Groundwater contamination, India’s hidden crisis
The number of habitations affected by arsenic in India has increased from 3,728 in 2012-13 to 7,535 in 2015-16. This is because of the overuse of groundwater for irrigation and drinking. Arsenic previously occurred in a harmless insoluble conjugate with iron called arsenopyrite. Overuse has split this compound, contaminating groundwater with a soluble ionic form of arsenic. Over-exploitation of groundwater started in India in the 1970s when millions of tube wells were installed in the Ganga delta to prevent diarrhoea from surface water sources such as tanks, ponds and open wells. Today, India has over 30 million groundwater extraction points.
Groundwater is also used for irrigation. This means arsenic poisoning affects not just the people of the area but also those who consume the produce of the affected region. In food, rice has the highest sensitivity to arsenic followed by vegetables. In most arsenic-affected states rice is the staple.

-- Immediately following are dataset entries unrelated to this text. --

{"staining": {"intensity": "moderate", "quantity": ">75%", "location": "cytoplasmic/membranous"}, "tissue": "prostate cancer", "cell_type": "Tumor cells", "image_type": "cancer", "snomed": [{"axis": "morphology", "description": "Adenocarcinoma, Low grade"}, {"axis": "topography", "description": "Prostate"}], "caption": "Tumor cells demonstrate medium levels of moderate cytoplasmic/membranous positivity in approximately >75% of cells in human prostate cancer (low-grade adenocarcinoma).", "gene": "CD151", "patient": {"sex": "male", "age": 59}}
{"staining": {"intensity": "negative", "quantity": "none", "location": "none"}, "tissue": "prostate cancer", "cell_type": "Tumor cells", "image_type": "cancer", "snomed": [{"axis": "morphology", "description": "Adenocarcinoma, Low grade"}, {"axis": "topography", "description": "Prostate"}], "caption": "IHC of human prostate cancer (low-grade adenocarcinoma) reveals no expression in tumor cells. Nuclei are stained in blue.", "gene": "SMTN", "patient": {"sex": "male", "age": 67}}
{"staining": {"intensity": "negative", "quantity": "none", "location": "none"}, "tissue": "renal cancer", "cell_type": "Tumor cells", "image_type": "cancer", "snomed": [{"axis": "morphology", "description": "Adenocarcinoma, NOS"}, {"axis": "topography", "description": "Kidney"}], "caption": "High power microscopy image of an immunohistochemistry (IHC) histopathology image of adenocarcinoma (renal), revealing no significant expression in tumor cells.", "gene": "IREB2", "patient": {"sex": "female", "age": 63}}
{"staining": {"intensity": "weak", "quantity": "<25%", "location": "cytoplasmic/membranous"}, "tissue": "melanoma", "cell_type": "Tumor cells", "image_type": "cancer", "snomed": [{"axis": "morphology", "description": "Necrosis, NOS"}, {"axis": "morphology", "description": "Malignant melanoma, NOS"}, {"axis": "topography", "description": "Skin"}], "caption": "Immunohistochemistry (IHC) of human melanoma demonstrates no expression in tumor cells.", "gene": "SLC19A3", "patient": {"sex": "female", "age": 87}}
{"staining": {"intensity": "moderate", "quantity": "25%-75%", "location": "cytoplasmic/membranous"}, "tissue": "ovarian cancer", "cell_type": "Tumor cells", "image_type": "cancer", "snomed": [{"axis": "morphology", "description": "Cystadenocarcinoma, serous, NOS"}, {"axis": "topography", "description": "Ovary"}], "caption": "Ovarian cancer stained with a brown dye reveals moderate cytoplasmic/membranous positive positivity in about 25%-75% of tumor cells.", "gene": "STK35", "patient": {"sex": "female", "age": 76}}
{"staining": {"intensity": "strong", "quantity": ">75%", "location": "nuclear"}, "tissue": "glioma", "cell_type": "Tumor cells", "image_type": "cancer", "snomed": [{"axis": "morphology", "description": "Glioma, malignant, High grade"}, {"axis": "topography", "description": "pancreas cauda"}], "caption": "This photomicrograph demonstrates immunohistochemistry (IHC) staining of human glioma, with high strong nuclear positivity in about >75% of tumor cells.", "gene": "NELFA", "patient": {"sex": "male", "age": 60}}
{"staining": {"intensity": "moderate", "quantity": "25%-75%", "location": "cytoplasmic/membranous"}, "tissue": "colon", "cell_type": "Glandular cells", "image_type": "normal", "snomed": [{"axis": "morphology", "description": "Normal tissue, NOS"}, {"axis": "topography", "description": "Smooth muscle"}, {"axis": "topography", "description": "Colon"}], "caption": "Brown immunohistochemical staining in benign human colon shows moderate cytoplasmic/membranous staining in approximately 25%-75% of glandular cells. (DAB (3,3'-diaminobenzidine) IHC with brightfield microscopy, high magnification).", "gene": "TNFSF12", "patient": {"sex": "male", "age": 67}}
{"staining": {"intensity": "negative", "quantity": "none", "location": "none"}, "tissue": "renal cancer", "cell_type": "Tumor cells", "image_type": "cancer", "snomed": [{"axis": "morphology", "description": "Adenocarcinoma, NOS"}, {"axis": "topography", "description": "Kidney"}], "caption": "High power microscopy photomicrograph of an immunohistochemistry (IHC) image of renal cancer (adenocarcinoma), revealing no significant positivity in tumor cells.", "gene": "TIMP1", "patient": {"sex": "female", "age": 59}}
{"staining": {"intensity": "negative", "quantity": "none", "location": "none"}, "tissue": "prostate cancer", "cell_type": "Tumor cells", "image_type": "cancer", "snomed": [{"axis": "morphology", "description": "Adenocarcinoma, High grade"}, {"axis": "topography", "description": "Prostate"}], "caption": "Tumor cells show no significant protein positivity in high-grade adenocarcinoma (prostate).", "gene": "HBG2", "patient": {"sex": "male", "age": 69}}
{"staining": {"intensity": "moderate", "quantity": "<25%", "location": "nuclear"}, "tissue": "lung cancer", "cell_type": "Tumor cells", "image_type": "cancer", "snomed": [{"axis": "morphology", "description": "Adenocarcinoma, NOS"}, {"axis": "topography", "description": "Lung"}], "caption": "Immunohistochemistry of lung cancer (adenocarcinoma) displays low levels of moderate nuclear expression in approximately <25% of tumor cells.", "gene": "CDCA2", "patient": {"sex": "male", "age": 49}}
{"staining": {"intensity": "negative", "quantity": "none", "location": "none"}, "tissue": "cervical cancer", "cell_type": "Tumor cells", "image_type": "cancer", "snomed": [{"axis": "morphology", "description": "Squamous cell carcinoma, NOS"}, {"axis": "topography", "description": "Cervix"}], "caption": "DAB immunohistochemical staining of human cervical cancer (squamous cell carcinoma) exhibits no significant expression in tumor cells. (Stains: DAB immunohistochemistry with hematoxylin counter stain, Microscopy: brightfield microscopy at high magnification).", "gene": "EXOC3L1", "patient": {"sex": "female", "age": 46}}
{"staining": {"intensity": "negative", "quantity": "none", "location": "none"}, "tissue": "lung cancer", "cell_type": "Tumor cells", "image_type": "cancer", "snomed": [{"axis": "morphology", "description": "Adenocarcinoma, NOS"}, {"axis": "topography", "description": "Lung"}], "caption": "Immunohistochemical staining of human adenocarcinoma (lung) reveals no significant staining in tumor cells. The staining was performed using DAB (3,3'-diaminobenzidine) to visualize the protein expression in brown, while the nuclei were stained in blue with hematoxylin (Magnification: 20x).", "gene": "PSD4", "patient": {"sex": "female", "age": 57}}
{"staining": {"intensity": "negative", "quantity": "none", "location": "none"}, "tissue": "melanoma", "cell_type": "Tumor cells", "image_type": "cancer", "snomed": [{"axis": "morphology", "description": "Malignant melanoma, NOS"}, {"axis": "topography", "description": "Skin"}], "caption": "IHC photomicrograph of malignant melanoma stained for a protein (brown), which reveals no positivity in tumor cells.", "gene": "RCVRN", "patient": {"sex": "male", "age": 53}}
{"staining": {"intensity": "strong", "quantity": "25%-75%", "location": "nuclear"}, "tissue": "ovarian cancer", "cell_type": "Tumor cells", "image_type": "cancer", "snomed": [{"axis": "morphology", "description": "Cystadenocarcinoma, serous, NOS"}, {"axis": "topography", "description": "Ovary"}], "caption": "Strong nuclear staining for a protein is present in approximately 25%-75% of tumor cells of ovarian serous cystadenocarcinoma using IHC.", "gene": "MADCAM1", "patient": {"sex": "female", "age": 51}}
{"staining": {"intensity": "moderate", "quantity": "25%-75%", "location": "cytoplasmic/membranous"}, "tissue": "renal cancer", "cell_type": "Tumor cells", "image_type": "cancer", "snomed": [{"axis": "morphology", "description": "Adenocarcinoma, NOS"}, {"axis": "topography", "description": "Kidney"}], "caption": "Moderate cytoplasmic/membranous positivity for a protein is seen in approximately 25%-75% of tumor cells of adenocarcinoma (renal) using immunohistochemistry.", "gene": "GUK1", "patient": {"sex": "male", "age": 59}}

Despite the crisis, groundwater contamination , either by arsenic or other pollutants such as fluorides, does not get the attention it deserves, especially when compared to surface water contamination because the latter is visible. Moreover, there is no law yet to check groundwater withdrawal.
This severe environmental-health crisis has to be contained quickly before it can expand. Along with periodic testing of water in affected areas and individualised testing of each hand pump or tubewell (marking it as safe/unsafe), it is important to encourage people to opt for low-cost, local solutions such as rainwater harvesting that can ensure clean drinking water. States such as Bihar have set up filtration units but the maintenance of filters has always been a problem.This needs to be addressed. Additionally, governments have to curb the use of groundwater and keep a strict control on agricultural and industrial effluents that pollute aquifers that recharge groundwater.